Stonewall Inn on Pride weekend, 2016, the day after President Obama announced the Stonewall National Monument and less than two weeks after the Pulse nightclub shooting in Orlando. Photo: Rhododendrites
The word monument derives from the Latin word monere, which means “to warn.” As monstrum, a noun form derived from this infinitive, the word designates a bad omen—the words monster and premonition share the same root. Today, as monuments are increasingly critiqued for the ideological frameworks and power structures they reinscribe, the question arises: Is the very notion of a monument always destined to become embedded within these ideological “monsters”? Is it possible for monuments to allow for plural accounts of history? Is the monument a form worth arguing for? Bringing together scholars, cultural critics, and artists—including Nona Faustine, Kevin Mumford, Harriet F. Senie, and Jeanne Vaccaro—this panel will consider the histories and futures of monuments in the United States, with a particular focus on the possibilities and challenges of memorializing queer and trans histories.

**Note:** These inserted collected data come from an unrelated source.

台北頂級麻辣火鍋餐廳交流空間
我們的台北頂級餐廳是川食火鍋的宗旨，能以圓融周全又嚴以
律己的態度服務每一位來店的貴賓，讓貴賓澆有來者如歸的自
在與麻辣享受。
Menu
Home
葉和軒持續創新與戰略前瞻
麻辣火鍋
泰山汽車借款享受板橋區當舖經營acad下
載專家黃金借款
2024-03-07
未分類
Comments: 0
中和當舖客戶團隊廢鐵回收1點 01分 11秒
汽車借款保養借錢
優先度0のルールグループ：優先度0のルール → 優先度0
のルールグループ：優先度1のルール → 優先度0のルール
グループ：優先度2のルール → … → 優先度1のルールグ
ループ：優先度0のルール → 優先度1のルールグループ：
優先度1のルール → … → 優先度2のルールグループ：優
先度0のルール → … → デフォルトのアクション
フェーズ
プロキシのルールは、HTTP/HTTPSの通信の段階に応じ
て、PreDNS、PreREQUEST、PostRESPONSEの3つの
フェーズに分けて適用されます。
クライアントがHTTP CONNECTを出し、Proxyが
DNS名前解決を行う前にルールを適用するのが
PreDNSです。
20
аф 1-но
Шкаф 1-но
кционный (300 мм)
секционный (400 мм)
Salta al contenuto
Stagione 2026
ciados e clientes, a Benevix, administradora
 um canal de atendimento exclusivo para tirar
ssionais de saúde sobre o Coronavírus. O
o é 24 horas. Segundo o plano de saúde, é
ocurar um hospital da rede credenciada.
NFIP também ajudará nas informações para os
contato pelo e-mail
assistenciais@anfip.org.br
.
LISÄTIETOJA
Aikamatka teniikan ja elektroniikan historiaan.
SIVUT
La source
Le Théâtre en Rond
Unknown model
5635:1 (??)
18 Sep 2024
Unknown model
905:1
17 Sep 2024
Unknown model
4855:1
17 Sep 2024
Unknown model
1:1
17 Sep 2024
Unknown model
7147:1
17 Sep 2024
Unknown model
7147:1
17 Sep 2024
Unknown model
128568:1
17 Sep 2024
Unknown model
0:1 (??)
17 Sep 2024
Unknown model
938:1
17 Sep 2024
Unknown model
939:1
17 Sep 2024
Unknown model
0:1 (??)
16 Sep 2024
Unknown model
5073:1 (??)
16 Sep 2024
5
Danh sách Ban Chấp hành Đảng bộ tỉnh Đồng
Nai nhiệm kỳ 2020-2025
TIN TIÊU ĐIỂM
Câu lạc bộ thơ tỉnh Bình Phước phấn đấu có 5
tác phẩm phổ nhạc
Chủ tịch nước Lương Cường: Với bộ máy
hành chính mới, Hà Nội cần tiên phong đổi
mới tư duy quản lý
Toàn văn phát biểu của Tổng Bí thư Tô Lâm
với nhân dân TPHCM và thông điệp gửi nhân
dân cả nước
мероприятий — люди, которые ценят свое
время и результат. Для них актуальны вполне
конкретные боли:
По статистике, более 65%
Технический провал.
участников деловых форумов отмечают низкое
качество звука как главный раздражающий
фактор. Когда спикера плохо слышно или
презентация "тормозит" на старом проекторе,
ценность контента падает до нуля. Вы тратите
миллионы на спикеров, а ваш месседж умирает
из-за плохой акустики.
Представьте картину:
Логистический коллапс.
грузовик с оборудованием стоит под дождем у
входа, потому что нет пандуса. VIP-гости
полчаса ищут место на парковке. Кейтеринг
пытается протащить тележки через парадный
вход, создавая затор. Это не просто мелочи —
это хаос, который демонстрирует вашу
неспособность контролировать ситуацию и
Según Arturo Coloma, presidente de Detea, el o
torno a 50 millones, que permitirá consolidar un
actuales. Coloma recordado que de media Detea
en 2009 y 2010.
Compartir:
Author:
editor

This program is presented on the occasion of Chris E. Vargas’s exhibition and residency, “Consciousness Razing: The Stonewall Re-memorialization Project,” which embeds MOTHA within the New Museum. This iteration of the project will explore Stonewall as a geographically, demographically, and historically contested site. Throughout MOTHA’s four-month exhibition, Vargas questions what we think we know about the 1969 Stonewall riots in New York, often cited as a formative event for gay liberation and the modern LGBTQI civil rights movement in the US. In 2016, to commemorate the riots, President Obama designated Stonewall Inn and the adjacent Christopher Park a national monument. Yet for years, many of the activists who led the fight against violence and police brutality against queer and trans people—including Sylvia Rivera, Marsha P. Johnson, Miss Major, and many others—were not properly recognized in popular accounts of Stonewall. These figures are increasingly acknowledged in mainstream LGBTQI histories, but narratives of their work often elide their more radical demands and their critiques of racism, economic marginalization, and transphobia. Rather than construct a neat historical trajectory, the overall project contends that attempting to narrate a stable history does the past a disservice. Instead, MOTHA finds new ways to uncover, recast, and recuperate elements of the past.